Autres dispositifs


pour l'accompagnement des mutations économiques

L’obligation de financement de la revitalisation

Prévue par la loi de modernisation sociale et intégrées au code du travail L1233-84 et suivants, l’obligation de financement de la revitalisation s’impose aux entreprises de 1000 salariés ou plus lorsqu’elles ferment un établissement dans un territoire qui s’en trouve fortement affecté ; son montant est établi après négociation avec le Préfet de département, entre 1 et 4 fois le SMIC, et affecté à des opérations contribuant à la revitalisation du bassin affecté. A défaut d’accord, une taxation d’office peut être décidée par le préfet. En 2008, 220 conventions prévoyant la création de plus de 24 000 emplois ont été signées

Les actions qui sont le plus souvent menées concernent l’aide à la reprise/création d’entreprise, la recherche d’un repreneur, l’octroi de prêts ou de primes pour des projets créateurs d’emplois. Le champ d’intervention peut être beaucoup plus large. 

Les interventions de VIVENDI et ARCELOR
En conséquence de négociations menées avec l’Etat, ces deux entreprises financent des actions de revitalisation dans une vingtaine de bassins d’emploi dont la liste est définie de façon interministérielle pour assurer la création de 300 à 500 emplois dans chacun de ces bassins touchés par des délocalisations ou restructurations d’entreprises.

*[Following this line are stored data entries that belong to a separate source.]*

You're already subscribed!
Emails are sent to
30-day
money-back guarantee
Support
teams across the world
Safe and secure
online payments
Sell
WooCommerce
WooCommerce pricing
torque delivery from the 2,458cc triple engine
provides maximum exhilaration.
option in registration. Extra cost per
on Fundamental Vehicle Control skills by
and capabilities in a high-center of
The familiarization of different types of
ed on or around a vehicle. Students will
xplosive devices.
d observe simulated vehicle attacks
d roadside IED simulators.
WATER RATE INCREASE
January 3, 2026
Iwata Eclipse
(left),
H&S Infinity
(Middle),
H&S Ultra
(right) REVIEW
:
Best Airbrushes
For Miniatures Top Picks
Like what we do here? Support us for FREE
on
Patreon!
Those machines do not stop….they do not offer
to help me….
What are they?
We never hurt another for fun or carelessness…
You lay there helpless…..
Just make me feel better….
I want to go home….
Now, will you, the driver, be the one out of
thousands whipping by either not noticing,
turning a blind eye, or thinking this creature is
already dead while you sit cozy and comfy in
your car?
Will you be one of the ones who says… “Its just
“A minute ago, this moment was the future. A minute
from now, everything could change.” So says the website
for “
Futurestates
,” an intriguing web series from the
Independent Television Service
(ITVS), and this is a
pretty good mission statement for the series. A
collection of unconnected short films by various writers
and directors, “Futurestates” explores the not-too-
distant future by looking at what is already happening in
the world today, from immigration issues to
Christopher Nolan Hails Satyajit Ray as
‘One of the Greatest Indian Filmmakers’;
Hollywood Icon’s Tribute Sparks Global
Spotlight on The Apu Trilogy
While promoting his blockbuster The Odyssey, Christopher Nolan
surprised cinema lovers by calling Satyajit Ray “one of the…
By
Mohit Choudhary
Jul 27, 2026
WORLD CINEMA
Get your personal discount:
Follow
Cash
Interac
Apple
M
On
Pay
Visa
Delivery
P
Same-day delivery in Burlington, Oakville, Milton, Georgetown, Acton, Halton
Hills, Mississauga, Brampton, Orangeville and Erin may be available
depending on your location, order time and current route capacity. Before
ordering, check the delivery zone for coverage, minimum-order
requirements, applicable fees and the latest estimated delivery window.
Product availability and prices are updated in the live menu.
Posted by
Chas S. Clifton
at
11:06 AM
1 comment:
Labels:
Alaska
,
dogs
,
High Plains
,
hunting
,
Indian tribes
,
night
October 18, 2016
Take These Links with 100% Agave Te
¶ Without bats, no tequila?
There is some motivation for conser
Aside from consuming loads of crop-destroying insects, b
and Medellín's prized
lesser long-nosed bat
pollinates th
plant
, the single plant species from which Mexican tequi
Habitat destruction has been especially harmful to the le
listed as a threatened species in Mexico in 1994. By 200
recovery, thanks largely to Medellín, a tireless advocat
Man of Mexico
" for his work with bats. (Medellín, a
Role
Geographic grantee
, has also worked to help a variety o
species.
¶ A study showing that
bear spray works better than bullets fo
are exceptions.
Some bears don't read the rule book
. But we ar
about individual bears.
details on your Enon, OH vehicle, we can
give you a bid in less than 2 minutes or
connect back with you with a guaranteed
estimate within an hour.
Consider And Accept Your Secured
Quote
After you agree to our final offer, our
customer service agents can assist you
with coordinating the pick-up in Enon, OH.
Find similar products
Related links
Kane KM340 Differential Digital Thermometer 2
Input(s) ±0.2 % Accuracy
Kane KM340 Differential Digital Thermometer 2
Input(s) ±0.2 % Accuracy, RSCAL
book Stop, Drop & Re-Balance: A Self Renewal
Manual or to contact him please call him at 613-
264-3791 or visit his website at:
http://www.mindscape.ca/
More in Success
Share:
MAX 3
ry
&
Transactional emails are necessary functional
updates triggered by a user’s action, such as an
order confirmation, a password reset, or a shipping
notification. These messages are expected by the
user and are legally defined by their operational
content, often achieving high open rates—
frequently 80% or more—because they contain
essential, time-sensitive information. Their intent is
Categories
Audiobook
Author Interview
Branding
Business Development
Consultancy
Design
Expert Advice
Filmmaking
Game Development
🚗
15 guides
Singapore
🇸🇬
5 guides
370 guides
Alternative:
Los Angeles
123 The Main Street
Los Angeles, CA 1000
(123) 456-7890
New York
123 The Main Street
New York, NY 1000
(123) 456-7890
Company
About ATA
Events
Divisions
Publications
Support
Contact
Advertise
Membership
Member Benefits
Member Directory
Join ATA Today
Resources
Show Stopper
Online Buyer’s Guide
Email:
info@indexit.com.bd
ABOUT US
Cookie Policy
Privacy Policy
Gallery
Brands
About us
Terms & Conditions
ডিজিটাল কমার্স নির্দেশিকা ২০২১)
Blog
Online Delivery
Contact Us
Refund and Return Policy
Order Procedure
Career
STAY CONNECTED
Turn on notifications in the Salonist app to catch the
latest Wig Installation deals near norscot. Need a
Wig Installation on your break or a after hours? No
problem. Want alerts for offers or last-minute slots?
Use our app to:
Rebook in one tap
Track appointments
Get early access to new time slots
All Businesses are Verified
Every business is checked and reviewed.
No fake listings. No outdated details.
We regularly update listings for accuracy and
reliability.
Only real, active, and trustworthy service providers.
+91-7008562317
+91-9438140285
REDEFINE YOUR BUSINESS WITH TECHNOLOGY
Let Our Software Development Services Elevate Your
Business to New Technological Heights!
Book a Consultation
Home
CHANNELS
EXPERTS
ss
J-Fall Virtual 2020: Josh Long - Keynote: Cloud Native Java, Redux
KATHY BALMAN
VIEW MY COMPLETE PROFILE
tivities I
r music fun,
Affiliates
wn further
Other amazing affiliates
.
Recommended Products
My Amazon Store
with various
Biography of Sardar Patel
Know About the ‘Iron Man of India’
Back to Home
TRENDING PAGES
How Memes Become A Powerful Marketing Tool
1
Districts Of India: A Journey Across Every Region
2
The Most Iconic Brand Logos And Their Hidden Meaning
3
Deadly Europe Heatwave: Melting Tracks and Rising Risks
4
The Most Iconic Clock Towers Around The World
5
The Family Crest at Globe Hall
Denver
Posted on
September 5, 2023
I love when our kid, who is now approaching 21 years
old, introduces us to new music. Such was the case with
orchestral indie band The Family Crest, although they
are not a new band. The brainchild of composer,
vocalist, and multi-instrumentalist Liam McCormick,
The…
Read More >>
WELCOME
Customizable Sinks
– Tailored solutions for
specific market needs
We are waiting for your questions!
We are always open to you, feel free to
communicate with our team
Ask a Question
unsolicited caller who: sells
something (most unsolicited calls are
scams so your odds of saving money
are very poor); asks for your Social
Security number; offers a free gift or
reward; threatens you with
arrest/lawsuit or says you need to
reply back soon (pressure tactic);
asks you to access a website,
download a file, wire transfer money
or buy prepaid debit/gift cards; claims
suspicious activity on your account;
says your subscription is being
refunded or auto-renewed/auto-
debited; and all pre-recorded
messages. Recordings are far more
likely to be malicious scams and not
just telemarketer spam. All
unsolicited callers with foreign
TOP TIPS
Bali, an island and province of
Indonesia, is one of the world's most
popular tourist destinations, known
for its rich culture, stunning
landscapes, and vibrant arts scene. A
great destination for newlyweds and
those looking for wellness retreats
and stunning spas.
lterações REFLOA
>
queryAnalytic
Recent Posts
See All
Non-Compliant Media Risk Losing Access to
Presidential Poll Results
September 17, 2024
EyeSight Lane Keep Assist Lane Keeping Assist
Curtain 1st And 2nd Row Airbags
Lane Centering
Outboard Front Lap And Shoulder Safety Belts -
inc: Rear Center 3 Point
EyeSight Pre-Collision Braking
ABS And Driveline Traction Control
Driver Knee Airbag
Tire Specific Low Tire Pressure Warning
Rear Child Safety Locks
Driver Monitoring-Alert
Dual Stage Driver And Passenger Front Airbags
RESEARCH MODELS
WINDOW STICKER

Le crédit de taxe professionnelle
Ce crédit d’impôt bénéficie aux entreprises situées dans un certain nombre de zones d’emploi choisies chaque année, les secteurs de la construction automobile, de la construction navale, de la production de fibres textiles et de la sidérurgie étant exclus en raison d’encadrements communautaires spécifiques. Il s’élève à 1 000 € par salarié, pour une durée de trois ans et dans la limite de 200 000 € par entreprise sur trois ans en vertu de la règle européenne des aides d’Etat dite « de minimis » (règlement 15 décembre 2006)

Le dispositif ALIZE d’aide à la création de PME PMI
Avec ALIZÉ, acronyme d’Actions Locales Interentreprises en Zones d’Emploi, les grandes entreprises d’un bassin d’emploi mutualisent leurs moyens humains et financiers, avec ceux des pouvoirs publics locaux et des acteurs du développement économique (services de l’Etat, collectivités territoriales, chambres consulaires, comités d’expansion, Caisse des dépôts et consignations, ANPE, AFPA) afin de promouvoir les activités créatrices d’emplois des PME/PMI, c’est-à-dire par développement endogène. Il s’agit donc fondamentalement d’un dispositif de logique privée, appuyé par l’action publique.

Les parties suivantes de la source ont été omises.